Greens and SPD for nationwide solution

“We are opposed to tax avoidance practices in the case of trade tax and the drastically divergent assessment rates,” says Bernhard Daldrup, spokesman for local politics for the SPD and member of the Bundestag’s finance committee ARDMagazine Panorama and the “Süddeutsche Zeitung”.

When municipalities radically reduce their trade tax rate “at the expense of surrounding communities, they act in a lack of solidarity and thus harm not only the neighboring communities, but indirectly also the people who live there,” explains Stefan Schmidt, finance politician for the Greens in the Bundestag. His parliamentary group is basically open to raising the tax rate. One wants to work towards a nationwide solution “that curbs tax avoidance in the long term”.

dummy registered offices

It is striking that municipalities in the vicinity of large cities in particular attract companies with very low trade taxes. Asset management from billionaire entrepreneurial families are also migrating to these municipalities with low trade taxes.

Examples are Grünwald (rate 240) and Pullach (260) near Munich, Zossen (270) near Berlin and Leverkusen (250) and Monheim (250) near Cologne and Düsseldorf. According to calculations by the “Tax Justice Network”, the public sector loses an estimated one billion euros in trade tax revenue every year as a result of such tax havens.

In addition, special service providers offer “virtual company offices” in these oases, as Panorama already reported in 2021. They provide companies with official places of business, including telephone and postal services. Many of these supposed company headquarters look like pure letterbox locations.

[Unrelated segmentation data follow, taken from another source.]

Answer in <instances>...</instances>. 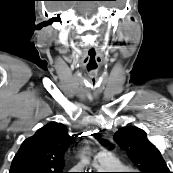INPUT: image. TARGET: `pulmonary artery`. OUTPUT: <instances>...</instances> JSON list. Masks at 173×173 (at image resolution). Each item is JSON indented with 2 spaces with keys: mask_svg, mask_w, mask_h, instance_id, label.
<instances>
[{
  "mask_svg": "<svg viewBox=\"0 0 173 173\" xmlns=\"http://www.w3.org/2000/svg\"><path fill=\"white\" fill-rule=\"evenodd\" d=\"M112 155L107 152H100L95 156V159L98 163L110 167L109 161L111 160Z\"/></svg>",
  "mask_w": 173,
  "mask_h": 173,
  "instance_id": "1",
  "label": "pulmonary artery"
}]
</instances>
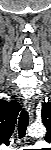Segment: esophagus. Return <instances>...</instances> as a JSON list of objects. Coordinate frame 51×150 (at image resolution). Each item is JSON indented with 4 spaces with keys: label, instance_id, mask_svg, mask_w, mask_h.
<instances>
[{
    "label": "esophagus",
    "instance_id": "esophagus-1",
    "mask_svg": "<svg viewBox=\"0 0 51 150\" xmlns=\"http://www.w3.org/2000/svg\"><path fill=\"white\" fill-rule=\"evenodd\" d=\"M24 105H25V108L28 110L29 112V116L30 118L32 119L33 118V113H34V105H33V102L29 99H26L24 101Z\"/></svg>",
    "mask_w": 51,
    "mask_h": 150
}]
</instances>
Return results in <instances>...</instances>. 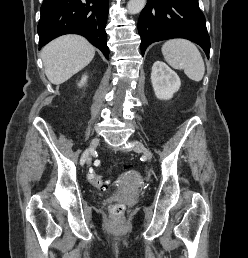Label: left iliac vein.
Here are the masks:
<instances>
[{"instance_id":"4c4485c4","label":"left iliac vein","mask_w":248,"mask_h":258,"mask_svg":"<svg viewBox=\"0 0 248 258\" xmlns=\"http://www.w3.org/2000/svg\"><path fill=\"white\" fill-rule=\"evenodd\" d=\"M133 148L135 151L138 152H142L144 154V156L148 159V160H152L153 156L152 153L150 152L149 149H147L142 143L140 142H135L133 144Z\"/></svg>"}]
</instances>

“Cram the worst excesses of dumping”

There is also a call from the German Association of Cities for a significant increase in the minimum collection rate. The chairman of the Finance Committee, Harald Riedel, has a personal opinion on this. He advocates a rate of 300 to 320 percent, “then you would have curbed the worst excesses of dumping.”

The SPD member of the Bundestag Daldrup reports that his party had proposed an increase to 250 percent in the coalition negotiations. “Unfortunately, no agreement could be reached with the coalition partners on this point.”

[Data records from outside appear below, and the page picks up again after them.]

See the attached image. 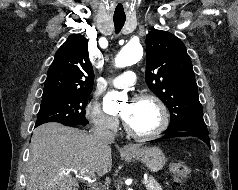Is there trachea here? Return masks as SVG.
I'll return each instance as SVG.
<instances>
[{
	"label": "trachea",
	"mask_w": 238,
	"mask_h": 190,
	"mask_svg": "<svg viewBox=\"0 0 238 190\" xmlns=\"http://www.w3.org/2000/svg\"><path fill=\"white\" fill-rule=\"evenodd\" d=\"M126 19L125 18H114V25L116 33H119L122 27L124 26Z\"/></svg>",
	"instance_id": "obj_1"
}]
</instances>
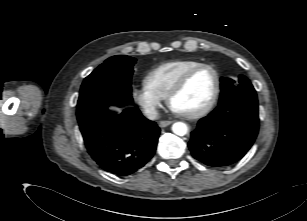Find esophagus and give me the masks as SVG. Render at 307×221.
<instances>
[{
	"instance_id": "obj_1",
	"label": "esophagus",
	"mask_w": 307,
	"mask_h": 221,
	"mask_svg": "<svg viewBox=\"0 0 307 221\" xmlns=\"http://www.w3.org/2000/svg\"><path fill=\"white\" fill-rule=\"evenodd\" d=\"M172 123H173V121L163 120V121H160V122H159V126L162 127V128H164V127L169 126V125L172 124Z\"/></svg>"
}]
</instances>
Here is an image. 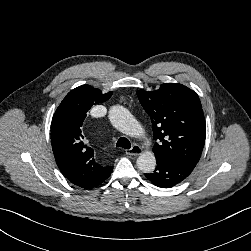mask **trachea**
Masks as SVG:
<instances>
[{"mask_svg":"<svg viewBox=\"0 0 251 251\" xmlns=\"http://www.w3.org/2000/svg\"><path fill=\"white\" fill-rule=\"evenodd\" d=\"M116 146H117V147H122V148H124V149H130V148H131V143H130V141H129L127 138L121 137V138L117 141Z\"/></svg>","mask_w":251,"mask_h":251,"instance_id":"obj_1","label":"trachea"}]
</instances>
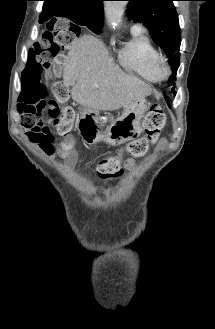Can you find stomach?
I'll return each instance as SVG.
<instances>
[{"instance_id": "1", "label": "stomach", "mask_w": 215, "mask_h": 329, "mask_svg": "<svg viewBox=\"0 0 215 329\" xmlns=\"http://www.w3.org/2000/svg\"><path fill=\"white\" fill-rule=\"evenodd\" d=\"M147 110V102L144 98L137 99L124 106L123 113L120 117L111 122L104 132H97L95 138L90 142L96 143L101 140L109 145L119 146L141 134V119ZM80 114L97 119L98 113L90 108L82 107Z\"/></svg>"}]
</instances>
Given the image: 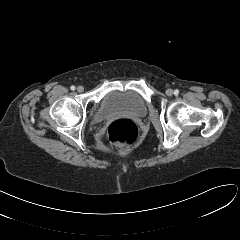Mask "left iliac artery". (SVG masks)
Instances as JSON below:
<instances>
[{
  "mask_svg": "<svg viewBox=\"0 0 240 240\" xmlns=\"http://www.w3.org/2000/svg\"><path fill=\"white\" fill-rule=\"evenodd\" d=\"M174 94H175V95H178V94H179V90L176 89V90L174 91Z\"/></svg>",
  "mask_w": 240,
  "mask_h": 240,
  "instance_id": "left-iliac-artery-1",
  "label": "left iliac artery"
}]
</instances>
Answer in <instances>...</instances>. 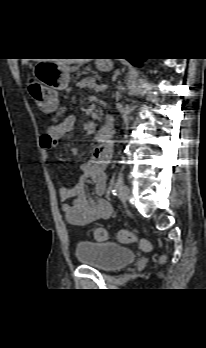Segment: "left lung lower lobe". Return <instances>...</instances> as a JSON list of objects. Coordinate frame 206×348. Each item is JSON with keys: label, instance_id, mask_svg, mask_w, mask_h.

Apparently they still disagree. The FDP parliamentary group in the Bundestag sees the states as having a duty. “A trade tax reform is therefore currently not planned,” said Christoph Meyer, deputy chairman of the FDP parliamentary group.

Blind spot in the tax budget

The Federal Ministry of Finance, led by FDP leader Christian Lindner, explained on request that the municipalities could “compensate for other locational disadvantages in the competition for commercial settlements” with their tax rates. The minimum rate of 200 percent prevents individual communities from gaining excessive locational advantages by setting very low rates.

But tax avoidance is now taking place on a large scale. Left Party leader Janine Wissler therefore wanted to know from the Federal Minister of Finance how high the tax losses would be as a result of this competition to the bottom by the municipalities. The answer from the ministry is astonishing: the federal government has no information on this. Wissler criticizes that the federal government must “finally present reliable figures on the extent of abusive tax structuring by letterbox branches and the associated tax losses”.